Nalini Sriharan, a convict in the Rajiv Gandhi assassination case, said on Saturday that she felt sorry for those who died in the 1991 blast, NDTV reported.
Sriharan and five other life-term convicts – Robert Pais, Suthenthira Raja alias Santhan, Shriharan alias Murugan, Jaikumar and RP Ravichandran – were released from Tamil Nadu prisons on Saturday evening. On November 11, the Supreme Court ordered their early release, citing their satisfactory behaviour in custody.
After her release from prison, Sriharan said that she hoped that the relatives of those who were killed in the suicide bombing come out of the tragedy. “I am very sorry for them,” she said. “We have spent so many years thinking about it, and we are sorry.”

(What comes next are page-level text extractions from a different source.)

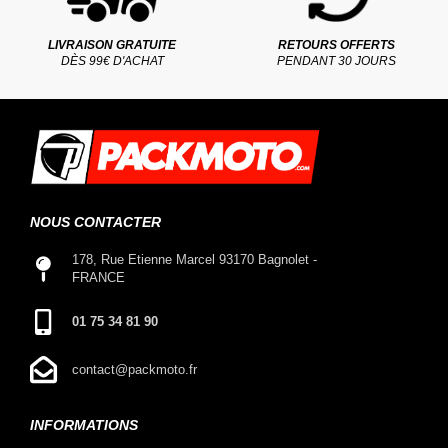
LIVRAISON GRATUITE
RETOURS OFFERTS
DÈS 99€ D'ACHAT
PENDANT 30 JOURS
NOUS CONTACTER
178, Rue Etienne Marcel 93170 Bagnolet -
FRANCE
01 75 34 81 90
contact@packmoto.fr
INFORMATIONS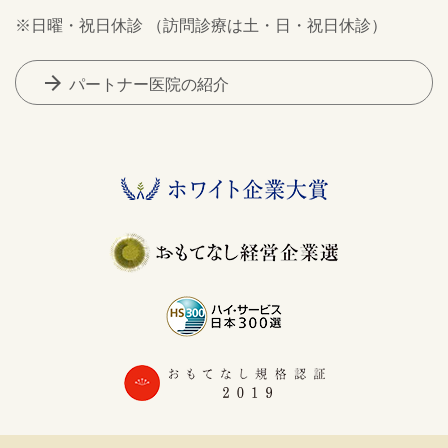
※日曜・祝日休診 （訪問診療は土・日・祝日休診）
arrow_forward
パートナー医院の紹介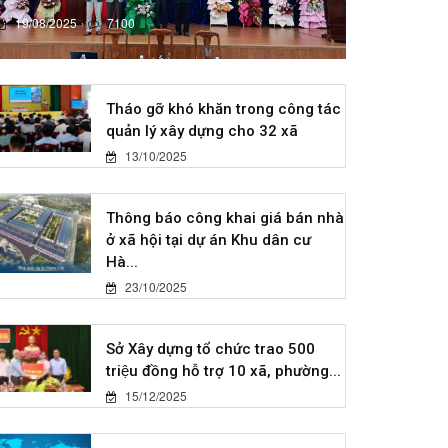
19/08/2025
7100
Tháo gỡ khó khăn trong công tác
quản lý xây dựng cho 32 xã
13/10/2025
Thông báo công khai giá bán nhà
ở xã hội tại dự án Khu dân cư
Hà...
23/10/2025
Sở Xây dựng tổ chức trao 500
triệu đồng hỗ trợ 10 xã, phường...
15/12/2025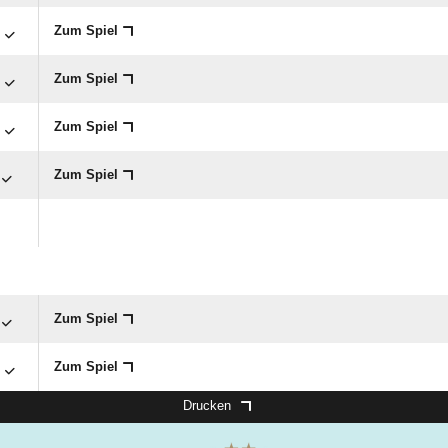

Zum Spiel

Zum Spiel

Zum Spiel
Zum Spiel
Zum Spiel

Zum Spiel
Drucken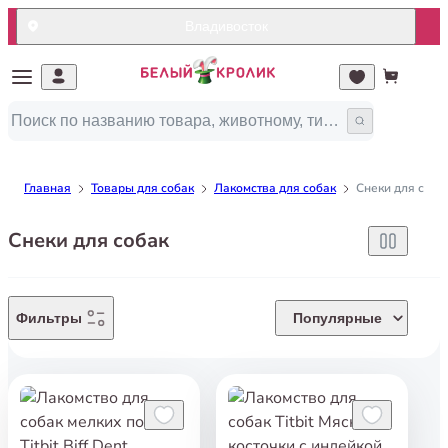
Владивосток
Главная
Товары для собак
Лакомства для собак
Снеки для соба
Снеки для собак
Фильтры
Популярные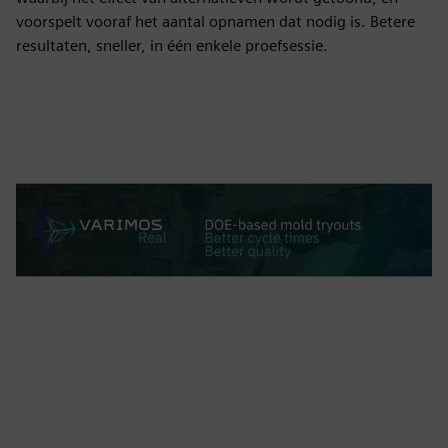
voorspelt vooraf het aantal opnamen dat nodig is. Betere
resultaten, sneller, in één enkele proefsessie.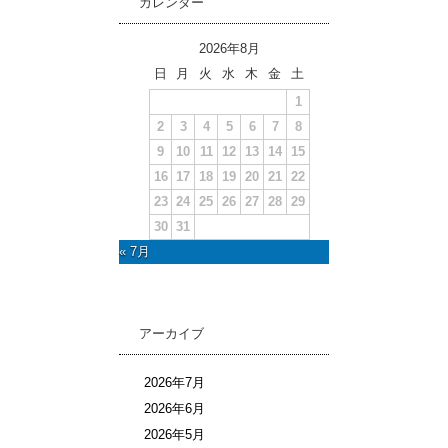
カレンダー
2026年8月
日
月
火
水
木
金
土
1
2
3
4
5
6
7
8
9
10
11
12
13
14
15
16
17
18
19
20
21
22
23
24
25
26
27
28
29
30
31
« 7月
アーカイブ
2026年7月
2026年6月
2026年5月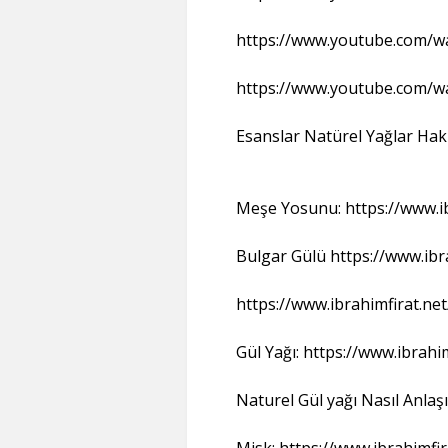
https://www.youtube.com/
https://www.youtube.com/w
Esanslar Natürel Yağlar Hakk
Meşe Yosunu: https://www.i
Bulgar Gülü https://www.ibr
https://www.ibrahimfirat.ne
Gül Yağı: https://www.ibrahi
Naturel Gül yağı Nasıl Anlaşı
Misk: https://www.ibrahimfi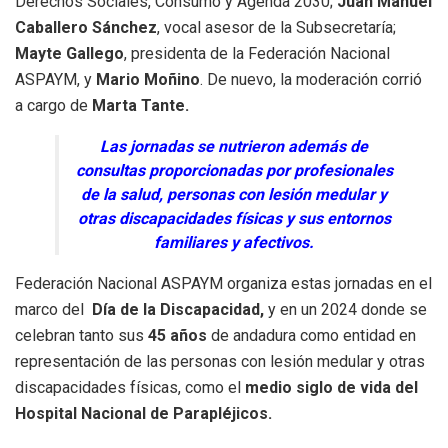
Derechos Sociales, Consumo y Agenda 2030;
Juan Manuel
Caballero Sánchez
, vocal asesor de la Subsecretaría;
Mayte Gallego
, presidenta de la Federación Nacional
ASPAYM, y
Mario Moñino
. De nuevo, la moderación corrió
a cargo de
Marta Tante.
Las jornadas se nutrieron además de
consultas proporcionadas por profesionales
de la salud, personas con lesión medular y
otras discapacidades físicas y sus entornos
familiares y afectivos.
Federación Nacional ASPAYM organiza estas jornadas en el
marco del
Día de la Discapacidad,
y en un 2024 donde se
celebran tanto sus
45 años
de andadura como entidad en
representación de las personas con lesión medular y otras
discapacidades físicas, como el
medio siglo de vida del
Hospital Nacional de Parapléjicos.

Sriharan thanked the Centre and the Tamil Nadu government for releasing her, ANI reported. She said that she was not planning to meet anyone from the Gandhi family, and would be with her husband.

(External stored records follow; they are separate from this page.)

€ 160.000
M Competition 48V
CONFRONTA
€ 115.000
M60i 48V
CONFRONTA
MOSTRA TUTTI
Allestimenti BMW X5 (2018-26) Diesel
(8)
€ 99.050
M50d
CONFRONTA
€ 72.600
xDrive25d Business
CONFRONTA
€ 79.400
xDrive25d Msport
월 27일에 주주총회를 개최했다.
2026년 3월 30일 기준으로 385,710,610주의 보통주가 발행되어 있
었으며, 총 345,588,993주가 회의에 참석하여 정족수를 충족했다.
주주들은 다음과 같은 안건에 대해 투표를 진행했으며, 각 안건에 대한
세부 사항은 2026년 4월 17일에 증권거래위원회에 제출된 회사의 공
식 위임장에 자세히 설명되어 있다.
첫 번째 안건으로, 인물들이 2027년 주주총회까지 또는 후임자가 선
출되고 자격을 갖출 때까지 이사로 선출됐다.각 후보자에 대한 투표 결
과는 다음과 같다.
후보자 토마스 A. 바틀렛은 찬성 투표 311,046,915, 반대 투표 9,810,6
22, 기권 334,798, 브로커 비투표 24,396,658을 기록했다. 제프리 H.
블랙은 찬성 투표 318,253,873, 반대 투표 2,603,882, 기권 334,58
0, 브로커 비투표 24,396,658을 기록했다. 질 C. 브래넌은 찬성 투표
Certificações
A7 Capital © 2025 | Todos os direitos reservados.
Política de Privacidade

“I will go wherever my husband goes,” she said. “We were separated for 32 years. Our family kept waiting for us.”
Meanwhile, Ravichandran said that the citizens of north India should view the convicts as victims rather than terrorists or killers. “Time and power determine who is a terrorist or a freedom fighter but time will judge us as innocent, even if we bear the blame for being terrorists.”
Rajiv Gandhi’s assassination
Former Prime Minister Rajiv Gandhi was killed in Sriperumbudur near Chennai on May 21, 1991, when an operative of the Liberation Tigers of Tamil Eelam detonated her RDX-laden belt. Fifteen others – including the suicide bomber Dhanu – were also killed in the blast.
The Liberation Tigers of Tamil Eelam was seeking revenge for the Indian government’s decision to send troops to Sri Lanka to help the island nation fight Tamil separatists.
In 1998, a court had sentenced 26 people to death for conspiring to kill the former prime minister.
A year later, the Supreme Court upheld the death sentences of only four of them – Nalini Sriharan, Murugan, T Suthendraraja alias Santhan and AG Perarivalan. In 2000, Nalini’s death sentence was commuted to life imprisonment.